Ma intanto il decreto Aree idonee, che avrebbe dovuto essere emanato entro giugno 2022, appare congelato, bloccato proprio da una mancato raccordo tra stato e regioni nel bilanciamento delle proprie competenze. Un mammifero più imponente di un elefante africano, la cui gestazione dura appena 22 mesi, non riesce a venire alla luce.

E allora ad alimentare il caos, fa la sua comparsa il DL Agricoltura, che nell’ultima bozza circolata da pochi giorni prova a superare questa impasse, certo non nel migliore dei modi.

Con l’articolo 6 propone infatti una modifica dell’art. 20 del D. lgs. 199/2021 con l’introduzione del comma 1-bis secondo cui: “Le zone classificate agricole dai vigenti piani urbanistici sono aree non idonee all’istallazione degli impianti fotovoltaici con moduli collocati a terra di cui all’articolo 6-bis, lettera b) del decreto legislativo 3 marzo 2011, n. 28”.

Soffermiamoci un attimo a capire o, meglio, ad interpretare le intenzioni del legislatore, dal momento che l’art. 6-bis lettera b) del D. lgs 28/2011 fa riferimento ad interventi di revamping o repowering realizzati su impianti fotovoltaici esistenti senza occupazione di nuove aree.

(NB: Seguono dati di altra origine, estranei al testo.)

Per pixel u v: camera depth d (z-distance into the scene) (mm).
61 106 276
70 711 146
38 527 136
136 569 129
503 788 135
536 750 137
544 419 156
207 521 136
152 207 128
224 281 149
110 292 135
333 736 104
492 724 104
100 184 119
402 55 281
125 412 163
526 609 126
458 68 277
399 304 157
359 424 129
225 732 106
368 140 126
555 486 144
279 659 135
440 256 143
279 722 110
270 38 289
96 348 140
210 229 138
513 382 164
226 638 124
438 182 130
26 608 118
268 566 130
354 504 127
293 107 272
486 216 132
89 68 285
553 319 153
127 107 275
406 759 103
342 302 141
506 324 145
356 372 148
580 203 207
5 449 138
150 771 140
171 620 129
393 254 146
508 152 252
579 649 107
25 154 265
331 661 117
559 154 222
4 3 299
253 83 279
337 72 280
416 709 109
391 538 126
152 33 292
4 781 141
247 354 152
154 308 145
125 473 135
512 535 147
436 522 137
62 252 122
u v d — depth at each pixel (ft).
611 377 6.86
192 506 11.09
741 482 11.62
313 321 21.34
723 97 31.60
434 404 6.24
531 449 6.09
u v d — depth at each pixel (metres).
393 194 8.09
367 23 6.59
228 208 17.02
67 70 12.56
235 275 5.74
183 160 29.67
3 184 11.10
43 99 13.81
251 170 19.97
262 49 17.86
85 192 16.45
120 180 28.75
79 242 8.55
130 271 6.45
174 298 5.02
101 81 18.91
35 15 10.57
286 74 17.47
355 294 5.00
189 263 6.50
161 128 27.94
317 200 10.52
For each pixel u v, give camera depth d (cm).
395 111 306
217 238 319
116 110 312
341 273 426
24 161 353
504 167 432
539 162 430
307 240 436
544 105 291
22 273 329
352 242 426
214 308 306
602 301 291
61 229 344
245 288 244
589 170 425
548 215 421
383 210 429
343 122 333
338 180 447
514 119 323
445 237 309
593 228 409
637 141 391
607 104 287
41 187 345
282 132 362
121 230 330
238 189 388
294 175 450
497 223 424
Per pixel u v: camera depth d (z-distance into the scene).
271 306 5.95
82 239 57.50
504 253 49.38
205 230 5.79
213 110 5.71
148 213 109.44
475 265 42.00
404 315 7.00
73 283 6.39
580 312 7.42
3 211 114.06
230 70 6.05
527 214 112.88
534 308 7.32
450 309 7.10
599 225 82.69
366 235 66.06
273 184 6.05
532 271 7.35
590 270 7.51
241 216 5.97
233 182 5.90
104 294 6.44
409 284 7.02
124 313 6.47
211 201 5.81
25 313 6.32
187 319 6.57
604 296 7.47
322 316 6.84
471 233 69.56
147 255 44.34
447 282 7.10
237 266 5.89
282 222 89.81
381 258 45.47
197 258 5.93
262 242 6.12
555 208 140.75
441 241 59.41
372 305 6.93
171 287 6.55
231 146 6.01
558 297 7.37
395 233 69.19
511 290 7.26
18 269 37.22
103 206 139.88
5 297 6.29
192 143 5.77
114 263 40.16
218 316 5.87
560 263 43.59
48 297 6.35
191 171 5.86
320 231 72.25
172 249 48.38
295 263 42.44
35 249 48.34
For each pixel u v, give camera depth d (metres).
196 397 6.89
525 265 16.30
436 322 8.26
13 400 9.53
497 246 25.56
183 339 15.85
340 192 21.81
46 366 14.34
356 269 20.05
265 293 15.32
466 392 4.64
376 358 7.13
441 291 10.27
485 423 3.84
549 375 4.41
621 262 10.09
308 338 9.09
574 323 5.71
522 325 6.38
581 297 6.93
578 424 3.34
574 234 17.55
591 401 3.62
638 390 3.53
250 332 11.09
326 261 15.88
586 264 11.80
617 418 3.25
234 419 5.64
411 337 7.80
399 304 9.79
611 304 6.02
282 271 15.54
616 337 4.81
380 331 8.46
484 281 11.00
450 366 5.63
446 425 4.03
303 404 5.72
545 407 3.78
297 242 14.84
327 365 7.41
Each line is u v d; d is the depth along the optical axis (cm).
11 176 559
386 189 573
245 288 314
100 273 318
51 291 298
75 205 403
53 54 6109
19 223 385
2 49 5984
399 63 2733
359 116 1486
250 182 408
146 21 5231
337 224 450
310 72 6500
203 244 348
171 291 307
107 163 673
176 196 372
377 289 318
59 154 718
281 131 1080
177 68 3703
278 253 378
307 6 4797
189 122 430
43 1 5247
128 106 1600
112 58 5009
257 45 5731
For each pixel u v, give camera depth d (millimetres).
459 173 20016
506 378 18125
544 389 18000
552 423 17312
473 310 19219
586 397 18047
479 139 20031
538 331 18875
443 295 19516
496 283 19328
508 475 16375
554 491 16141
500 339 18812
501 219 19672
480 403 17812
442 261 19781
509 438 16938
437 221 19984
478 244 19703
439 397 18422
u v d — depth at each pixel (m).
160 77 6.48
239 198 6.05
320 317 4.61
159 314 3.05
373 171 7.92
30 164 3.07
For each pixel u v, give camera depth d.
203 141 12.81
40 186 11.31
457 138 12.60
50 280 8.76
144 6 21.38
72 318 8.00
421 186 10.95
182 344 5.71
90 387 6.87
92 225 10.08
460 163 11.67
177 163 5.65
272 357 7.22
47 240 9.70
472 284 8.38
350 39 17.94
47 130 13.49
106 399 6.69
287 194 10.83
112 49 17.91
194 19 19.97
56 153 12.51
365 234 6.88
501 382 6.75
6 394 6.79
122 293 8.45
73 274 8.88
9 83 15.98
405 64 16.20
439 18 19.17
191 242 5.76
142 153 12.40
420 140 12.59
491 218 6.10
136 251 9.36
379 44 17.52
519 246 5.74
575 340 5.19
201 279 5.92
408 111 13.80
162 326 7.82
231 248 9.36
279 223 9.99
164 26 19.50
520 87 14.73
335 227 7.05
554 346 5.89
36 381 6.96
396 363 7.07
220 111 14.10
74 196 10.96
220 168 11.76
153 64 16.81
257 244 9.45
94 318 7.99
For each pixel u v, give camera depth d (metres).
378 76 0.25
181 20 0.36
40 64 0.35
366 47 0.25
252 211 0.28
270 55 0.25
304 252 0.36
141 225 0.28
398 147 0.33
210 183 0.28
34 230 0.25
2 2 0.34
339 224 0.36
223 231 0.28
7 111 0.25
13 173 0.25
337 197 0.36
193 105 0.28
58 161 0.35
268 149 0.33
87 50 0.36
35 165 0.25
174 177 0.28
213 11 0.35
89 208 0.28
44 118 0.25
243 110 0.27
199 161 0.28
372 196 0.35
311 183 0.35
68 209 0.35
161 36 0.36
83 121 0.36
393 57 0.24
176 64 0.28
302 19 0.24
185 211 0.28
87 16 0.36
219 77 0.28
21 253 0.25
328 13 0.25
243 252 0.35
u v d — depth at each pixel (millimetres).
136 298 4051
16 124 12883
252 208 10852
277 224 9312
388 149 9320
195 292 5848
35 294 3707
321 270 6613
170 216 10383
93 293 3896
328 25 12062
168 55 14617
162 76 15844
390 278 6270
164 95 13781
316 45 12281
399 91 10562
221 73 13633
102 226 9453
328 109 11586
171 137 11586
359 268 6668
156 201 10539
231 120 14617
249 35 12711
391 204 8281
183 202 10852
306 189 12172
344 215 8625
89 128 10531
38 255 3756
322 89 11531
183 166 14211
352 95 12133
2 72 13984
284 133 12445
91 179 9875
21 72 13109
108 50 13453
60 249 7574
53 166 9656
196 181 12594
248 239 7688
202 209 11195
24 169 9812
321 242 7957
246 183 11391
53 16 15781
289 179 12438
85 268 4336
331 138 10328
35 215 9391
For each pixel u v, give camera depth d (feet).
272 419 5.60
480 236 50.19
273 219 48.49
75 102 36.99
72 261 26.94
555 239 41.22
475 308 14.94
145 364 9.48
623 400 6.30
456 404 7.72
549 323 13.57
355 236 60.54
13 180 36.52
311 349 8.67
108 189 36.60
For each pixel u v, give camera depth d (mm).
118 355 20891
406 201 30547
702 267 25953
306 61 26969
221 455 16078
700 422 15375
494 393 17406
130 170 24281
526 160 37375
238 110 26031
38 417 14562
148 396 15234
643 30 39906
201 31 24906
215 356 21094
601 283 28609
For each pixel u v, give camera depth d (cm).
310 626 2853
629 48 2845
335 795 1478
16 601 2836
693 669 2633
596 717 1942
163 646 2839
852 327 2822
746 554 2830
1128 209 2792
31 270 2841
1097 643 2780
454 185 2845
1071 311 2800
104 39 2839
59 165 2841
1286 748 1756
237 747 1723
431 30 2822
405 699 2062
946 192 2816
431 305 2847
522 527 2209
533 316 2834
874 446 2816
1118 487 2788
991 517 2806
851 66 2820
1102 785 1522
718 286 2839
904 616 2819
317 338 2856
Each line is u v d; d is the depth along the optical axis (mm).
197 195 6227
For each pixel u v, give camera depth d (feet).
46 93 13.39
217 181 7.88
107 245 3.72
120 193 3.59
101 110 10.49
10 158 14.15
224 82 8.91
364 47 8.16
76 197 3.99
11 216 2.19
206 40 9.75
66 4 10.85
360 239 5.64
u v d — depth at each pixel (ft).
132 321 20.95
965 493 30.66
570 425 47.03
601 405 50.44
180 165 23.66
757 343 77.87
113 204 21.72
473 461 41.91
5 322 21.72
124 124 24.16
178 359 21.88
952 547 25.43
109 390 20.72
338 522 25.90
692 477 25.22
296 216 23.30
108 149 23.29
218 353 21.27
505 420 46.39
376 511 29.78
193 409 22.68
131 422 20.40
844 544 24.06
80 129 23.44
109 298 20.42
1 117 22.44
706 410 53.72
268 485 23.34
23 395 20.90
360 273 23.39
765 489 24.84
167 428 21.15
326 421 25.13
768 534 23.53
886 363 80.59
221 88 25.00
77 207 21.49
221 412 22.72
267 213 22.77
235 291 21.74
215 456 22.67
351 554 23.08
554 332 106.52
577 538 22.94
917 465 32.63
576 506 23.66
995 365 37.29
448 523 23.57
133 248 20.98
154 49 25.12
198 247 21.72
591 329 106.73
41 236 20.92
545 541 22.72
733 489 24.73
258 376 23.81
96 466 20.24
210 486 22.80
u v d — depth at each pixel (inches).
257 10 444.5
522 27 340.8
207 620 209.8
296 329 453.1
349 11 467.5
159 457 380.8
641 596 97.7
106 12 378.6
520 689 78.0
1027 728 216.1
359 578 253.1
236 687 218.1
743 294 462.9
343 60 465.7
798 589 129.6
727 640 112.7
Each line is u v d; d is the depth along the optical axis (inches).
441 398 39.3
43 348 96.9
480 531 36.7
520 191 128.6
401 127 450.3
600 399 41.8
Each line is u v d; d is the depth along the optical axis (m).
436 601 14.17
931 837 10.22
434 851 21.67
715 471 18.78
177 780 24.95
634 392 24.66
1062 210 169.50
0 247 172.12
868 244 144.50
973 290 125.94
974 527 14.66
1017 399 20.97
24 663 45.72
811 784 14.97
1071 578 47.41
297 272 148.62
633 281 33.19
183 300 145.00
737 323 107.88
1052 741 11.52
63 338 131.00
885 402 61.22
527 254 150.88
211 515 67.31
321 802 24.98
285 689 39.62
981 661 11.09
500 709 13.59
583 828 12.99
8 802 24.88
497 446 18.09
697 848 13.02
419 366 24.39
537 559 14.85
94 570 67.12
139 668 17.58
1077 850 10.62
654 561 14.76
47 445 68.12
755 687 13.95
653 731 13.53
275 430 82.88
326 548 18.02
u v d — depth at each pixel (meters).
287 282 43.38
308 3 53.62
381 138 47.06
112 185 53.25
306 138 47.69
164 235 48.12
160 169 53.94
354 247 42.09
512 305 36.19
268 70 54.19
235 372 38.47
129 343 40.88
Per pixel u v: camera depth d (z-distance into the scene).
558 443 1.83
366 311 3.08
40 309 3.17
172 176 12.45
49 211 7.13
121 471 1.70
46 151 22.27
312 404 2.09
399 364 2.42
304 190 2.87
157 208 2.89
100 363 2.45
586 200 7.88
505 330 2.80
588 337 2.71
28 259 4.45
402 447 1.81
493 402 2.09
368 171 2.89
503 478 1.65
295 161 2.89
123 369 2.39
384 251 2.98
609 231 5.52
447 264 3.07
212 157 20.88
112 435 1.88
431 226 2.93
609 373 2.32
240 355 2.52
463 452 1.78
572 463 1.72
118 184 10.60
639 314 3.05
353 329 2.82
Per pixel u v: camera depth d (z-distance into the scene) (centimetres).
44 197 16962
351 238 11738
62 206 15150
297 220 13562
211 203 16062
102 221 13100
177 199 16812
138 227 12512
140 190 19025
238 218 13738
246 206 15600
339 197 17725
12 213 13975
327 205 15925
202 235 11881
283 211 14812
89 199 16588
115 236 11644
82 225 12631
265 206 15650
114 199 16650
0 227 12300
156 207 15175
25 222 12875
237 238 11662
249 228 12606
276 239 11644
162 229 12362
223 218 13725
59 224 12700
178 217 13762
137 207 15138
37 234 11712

Che senso ha riferirsi agli interventi di revamping citati al 6-bis che sono interventi che non comportano occupazione di nuova area agricola (“[…] senza incremento di area occupata dagli impianti”), si vorrebbe forse rendere non idonea un’area già occupata da un impianto? Non credo neppure che l’intento fosse quello di riferirsi alla non idoneità dell’area ai fini dell’applicabilità della PAS (ricordiamo che le aree idonee sono aree dove è possibile realizzare impianti fotovoltaici fino a 12 MW in PAS) in quanto il medesimo art. 6-bis indipendentemente dalla idoneità dell’area consente per tale tipo di interventi il ricorso alla DILA.

Peraltro, se ci si riferisse effettivamente agli interventi di revamping, questo nuovo comma 1-bis introdotto all’art. 20 del D.lgs. 199/2021 andrebbe in totale contrasto con il comma 8 lett. a) del medesimo art. 20 che prevede che i siti già occupati dagli impianti e oggetto di revamping o modifica sono aree idonee (peraltro anche con un incremento di area occupata del 20%).

Quindi, se interpretato alla lettera, si fa un bel giro tondo che non porta da nessuna parte.

È probabile allora che il rimando all’art. 6-bis lettera b) del D. lgs 28/2011 sia stato solo un errore grossolano, e che la previsione contenuta nella bozza del DL agricoltura fosse intesa a classificare non idonee le aree agricole in riferimento, peraltro, ai soli impianti fotovoltaici standard (“con moduli collocati a terra”) e non anche agli impianti agrivoltaici.

D’altronde, la stessa bozza del DM aree idonee, nella sua ultima versione in circolazione, proponeva di limitare fortemente l’utilizzo delle aree agricole, non rientranti tra le aree idonee, ai fini dell’installazione di impianti fotovoltaici standard o agrivoltaici semplici fissandone un limite all’utilizzo variabile tra il 5% e il 10%. Temo, quindi, che la direzione volesse essere questa, e che si stesse per fare, purtroppo, l’ennesimo pasticcio. Per fortuna il decreto è solo in bozza e, a quanto pare, lo stesso MASE non sembra essere d’accordo (d’altro canto, giusto per aggiungere ulteriore confusione, con l’ultima bozza del decreto FER X per la definizione degli incentivi alle fonti rinnovabili, il MASE reintroduceva anche la possibilità di incentivare gli impianti fotovoltaici a terra in aree agricole).

Intanto siamo tutti spettatori o protagonisti di un film che sta durando un po’ troppo a lungo. Le complessità sono tante, ne siamo tutti consapevoli, ma occorre arrivare ad una rapida conclusione mediante la definizione di un quadro regolatorio chiaro e armonizzato. Non ci resta che affidarci alla saggezza dei greci e al mito di Chaos, sperando nella mano di un Dio che dal Chaos riesca a creare un Kosmos.